**EXERCISE DESCRIPTION**
Beginning with the first line of the data below, reproduce every line unchanged, ending with the line that holds "# Hello there!".

(Source texts of formatted documents)
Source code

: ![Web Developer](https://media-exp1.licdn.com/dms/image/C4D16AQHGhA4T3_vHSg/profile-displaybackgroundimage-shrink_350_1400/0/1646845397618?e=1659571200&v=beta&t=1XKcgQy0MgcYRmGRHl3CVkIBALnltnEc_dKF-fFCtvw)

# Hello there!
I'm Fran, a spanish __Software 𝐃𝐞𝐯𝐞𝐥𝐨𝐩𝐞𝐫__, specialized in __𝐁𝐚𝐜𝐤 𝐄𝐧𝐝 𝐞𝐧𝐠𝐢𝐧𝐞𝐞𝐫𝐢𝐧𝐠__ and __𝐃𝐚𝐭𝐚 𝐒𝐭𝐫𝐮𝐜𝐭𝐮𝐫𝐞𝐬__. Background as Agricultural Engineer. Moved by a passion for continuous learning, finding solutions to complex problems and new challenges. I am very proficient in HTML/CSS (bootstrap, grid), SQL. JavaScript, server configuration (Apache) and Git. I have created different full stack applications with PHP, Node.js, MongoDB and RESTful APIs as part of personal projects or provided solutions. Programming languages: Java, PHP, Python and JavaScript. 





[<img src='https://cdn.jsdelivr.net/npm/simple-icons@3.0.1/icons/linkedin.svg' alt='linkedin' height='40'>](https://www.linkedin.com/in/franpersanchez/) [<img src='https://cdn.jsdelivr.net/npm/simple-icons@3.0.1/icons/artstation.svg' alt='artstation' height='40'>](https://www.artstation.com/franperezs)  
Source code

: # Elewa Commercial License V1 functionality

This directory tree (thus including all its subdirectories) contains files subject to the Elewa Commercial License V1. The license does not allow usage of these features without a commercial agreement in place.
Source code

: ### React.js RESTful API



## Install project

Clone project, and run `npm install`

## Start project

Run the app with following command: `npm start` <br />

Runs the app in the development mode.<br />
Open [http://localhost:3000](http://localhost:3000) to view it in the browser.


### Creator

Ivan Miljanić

**SOLUTION BELOW**
Source code

: ![Web Developer](https://media-exp1.licdn.com/dms/image/C4D16AQHGhA4T3_vHSg/profile-displaybackgroundimage-shrink_350_1400/0/1646845397618?e=1659571200&v=beta&t=1XKcgQy0MgcYRmGRHl3CVkIBALnltnEc_dKF-fFCtvw)

# Hello there!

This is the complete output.